Heparin, associated to low dose aspirin, is considered nowadays the gold standard for the prevention of obstetric complications in pregnant women with APS. Yet, heparin therapy administered at subanticoagulant doses has improved pregnancy outcomes in some trials of APS patients [35]. Several studies have proposed different mechanisms of action able to explain the beneficial effect of heparin in preventing adverse pregnancy outcomes associated to APS (Table 2).

↓ aPL antibodies binding to trophoblast cells
↑ Cleavage of β2GPI
↓ Complement activation
↓ Trophoblast cells apoptosis
↑ Trophoblast cells invasiveness and differentiation
↑ HB-EGF expression
↑Endometrial angiogenesis

Table 2.

Heparin mediated mechanisms of placental protection from aPL antibodies.

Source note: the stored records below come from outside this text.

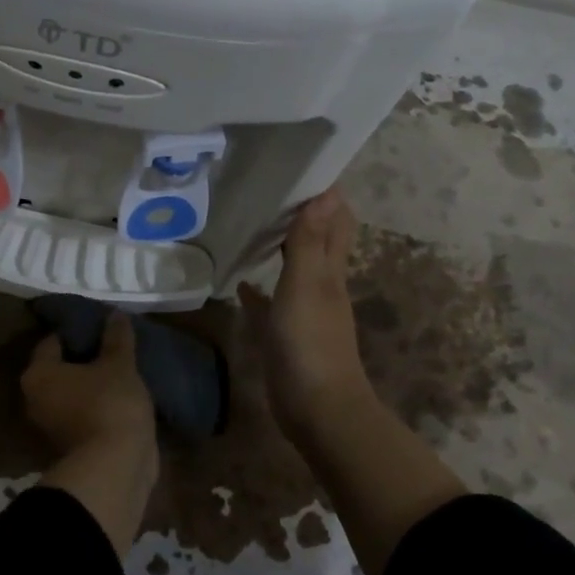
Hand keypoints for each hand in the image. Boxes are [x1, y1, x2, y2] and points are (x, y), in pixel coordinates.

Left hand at [20, 312, 155, 458]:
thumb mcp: (119, 364)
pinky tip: (122, 394)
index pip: (53, 340)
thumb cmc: (110, 404)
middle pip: (60, 368)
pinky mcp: (71, 445)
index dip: (77, 329)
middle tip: (112, 344)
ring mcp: (52, 426)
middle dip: (85, 357)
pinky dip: (98, 404)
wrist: (116, 468)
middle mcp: (36, 399)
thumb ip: (116, 338)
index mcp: (39, 374)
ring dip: (93, 383)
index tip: (100, 324)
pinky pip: (84, 413)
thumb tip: (115, 314)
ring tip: (121, 368)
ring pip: (73, 392)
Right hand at [240, 189, 378, 434]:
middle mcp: (321, 284)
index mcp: (330, 269)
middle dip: (301, 213)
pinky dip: (258, 289)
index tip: (300, 165)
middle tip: (268, 188)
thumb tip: (326, 192)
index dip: (326, 193)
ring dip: (279, 246)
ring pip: (293, 267)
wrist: (317, 409)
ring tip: (250, 223)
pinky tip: (239, 281)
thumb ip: (310, 242)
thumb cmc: (310, 343)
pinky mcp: (285, 333)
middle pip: (316, 239)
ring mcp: (303, 309)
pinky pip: (270, 303)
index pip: (336, 220)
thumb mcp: (306, 286)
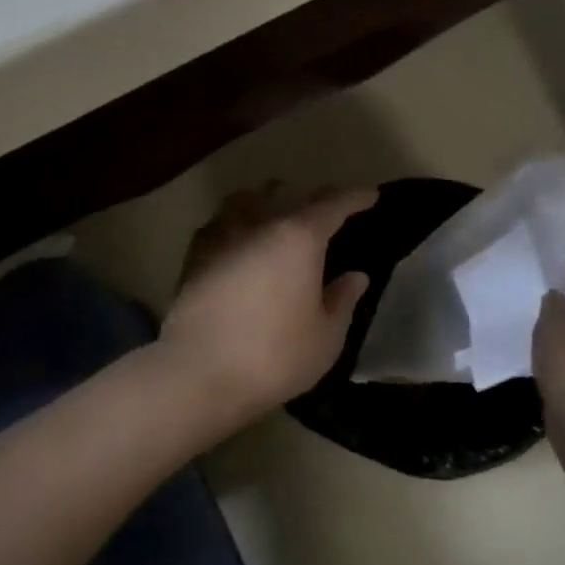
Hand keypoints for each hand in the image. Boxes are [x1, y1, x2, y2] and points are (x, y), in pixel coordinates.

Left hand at [161, 183, 376, 415]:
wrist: (198, 371)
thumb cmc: (273, 356)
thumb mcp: (325, 338)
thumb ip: (343, 301)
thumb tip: (355, 276)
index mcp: (299, 237)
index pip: (333, 204)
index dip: (354, 198)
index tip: (369, 196)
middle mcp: (259, 222)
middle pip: (287, 193)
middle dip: (309, 198)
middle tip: (324, 215)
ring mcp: (221, 234)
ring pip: (248, 198)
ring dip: (267, 201)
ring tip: (277, 217)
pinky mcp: (194, 253)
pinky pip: (221, 221)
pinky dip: (238, 221)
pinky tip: (240, 240)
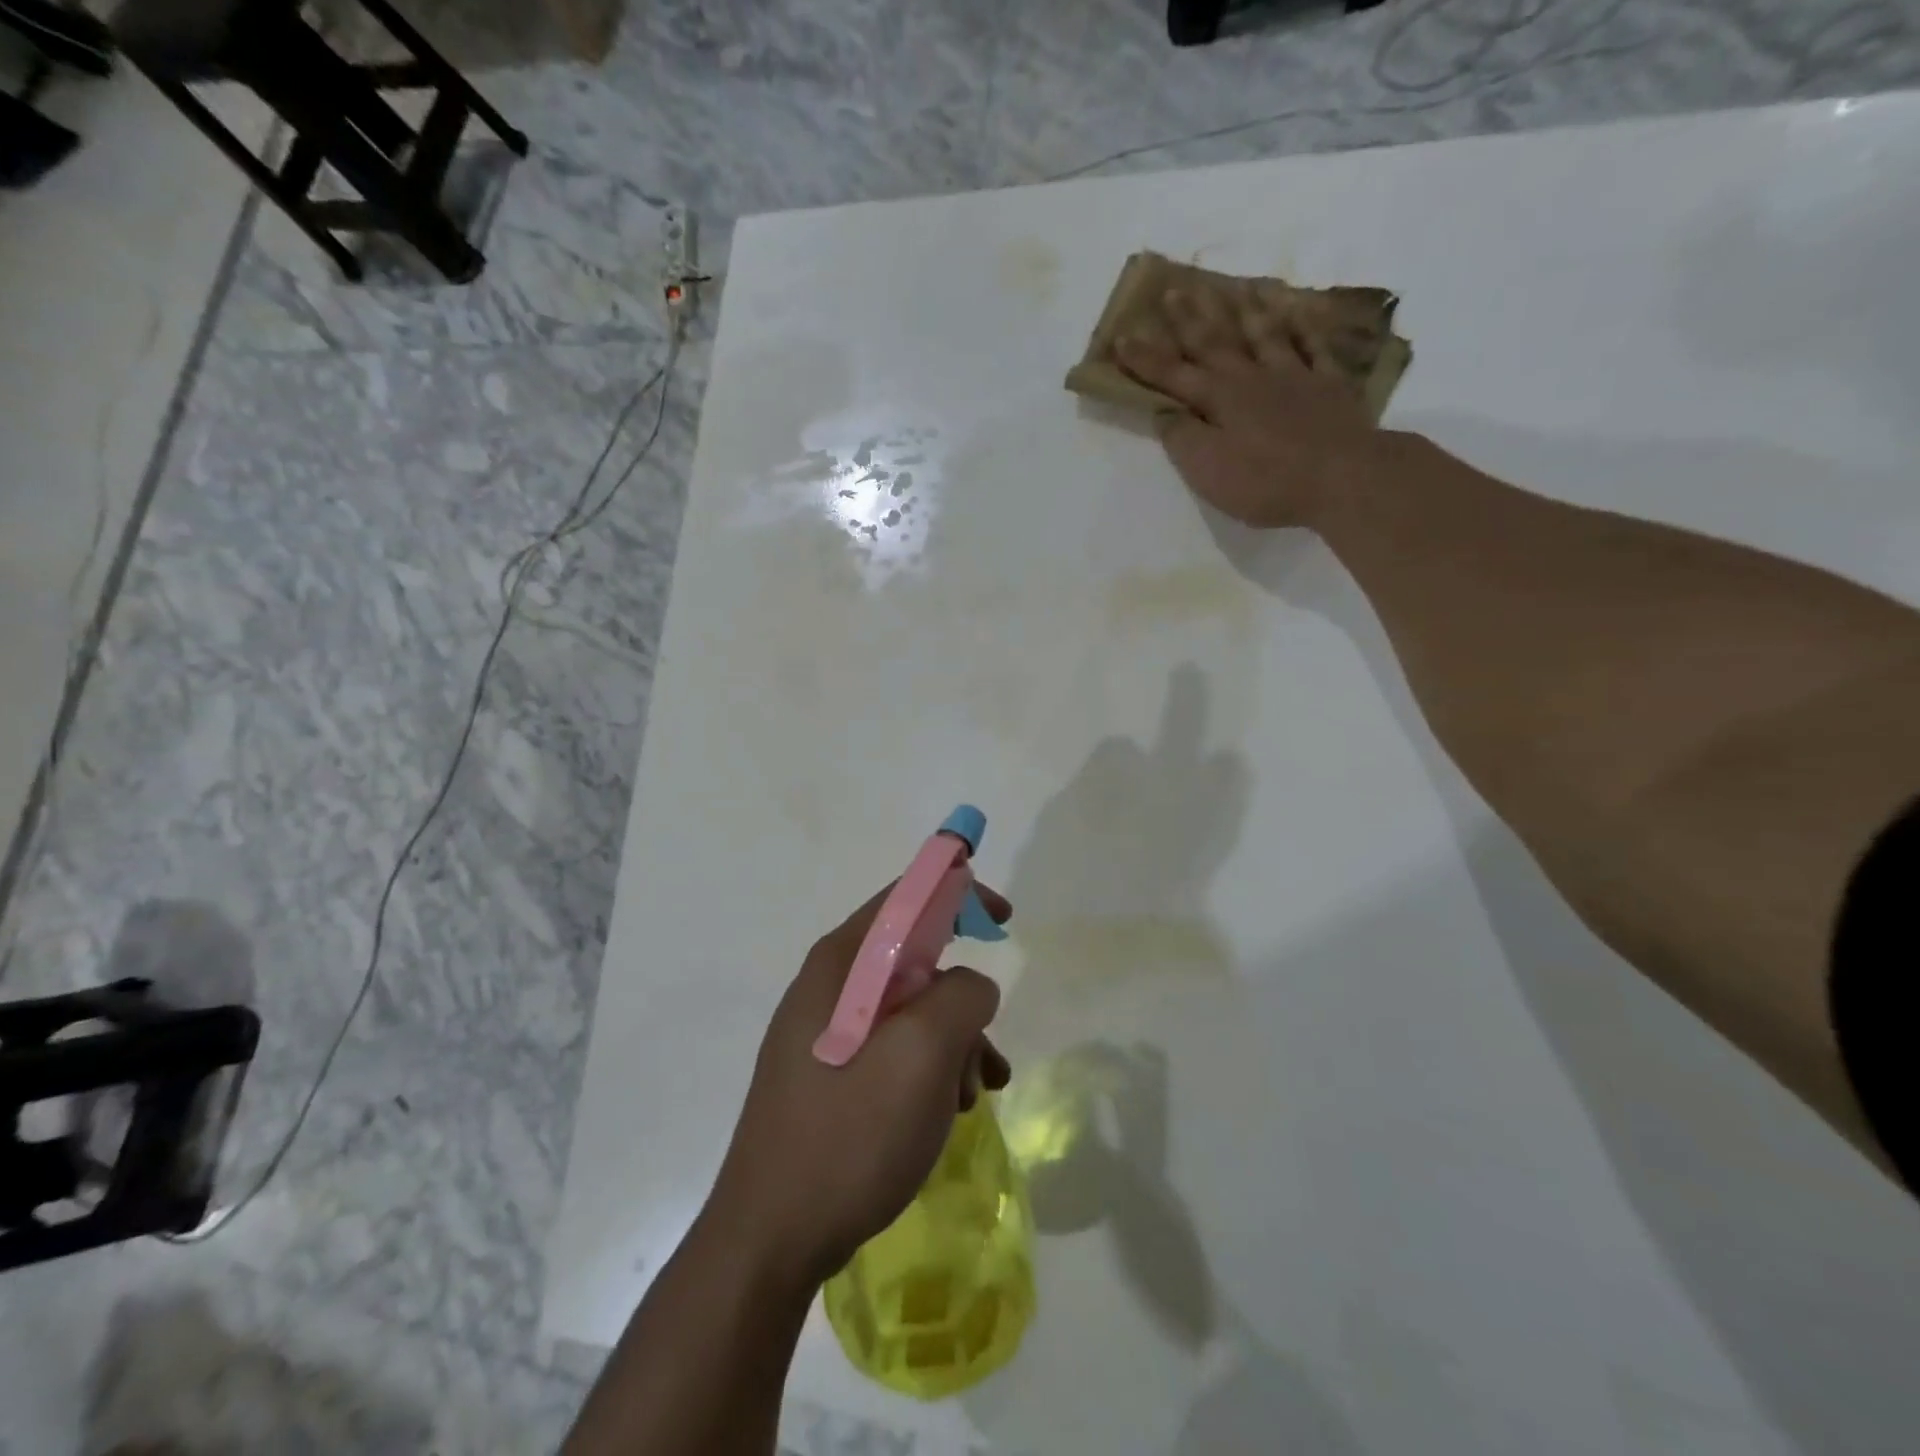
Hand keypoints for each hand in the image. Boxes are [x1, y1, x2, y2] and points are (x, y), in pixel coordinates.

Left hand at [704, 884, 1012, 1291]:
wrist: (771, 1239)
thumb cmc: (849, 1133)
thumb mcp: (923, 1054)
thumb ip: (962, 996)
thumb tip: (970, 985)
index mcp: (841, 964)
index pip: (906, 898)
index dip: (959, 893)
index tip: (1004, 919)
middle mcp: (829, 987)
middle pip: (914, 960)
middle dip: (961, 998)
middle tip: (986, 1044)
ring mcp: (826, 1033)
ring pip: (911, 1011)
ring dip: (953, 1042)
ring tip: (972, 1095)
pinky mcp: (830, 1075)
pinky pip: (894, 1050)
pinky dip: (930, 1069)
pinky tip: (949, 1111)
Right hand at [1115, 284, 1386, 528]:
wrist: (1343, 477)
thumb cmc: (1266, 481)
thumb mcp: (1208, 470)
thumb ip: (1183, 438)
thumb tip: (1165, 410)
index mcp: (1219, 399)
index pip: (1172, 374)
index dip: (1145, 358)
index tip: (1122, 336)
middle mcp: (1252, 378)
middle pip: (1216, 342)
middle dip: (1190, 319)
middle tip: (1173, 290)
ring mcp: (1294, 376)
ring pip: (1264, 334)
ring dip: (1245, 311)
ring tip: (1234, 288)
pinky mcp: (1329, 385)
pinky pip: (1313, 346)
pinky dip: (1303, 326)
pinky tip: (1298, 313)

However, in women with APS and history of obstetric failures, pregnancy complications recur in the 15% of cases despite the therapy.

In the last years new mechanisms of aPL-mediated pregnancy impairment, like inflammation and angiogenesis inhibition, and more specific target therapies have being examined in order to treat more selectively the aPL antibodies-induced placental damage and to ameliorate the reproductive performance of women with APS. Studies on humans are required to verify the safety profile and effectiveness of new therapies proposed.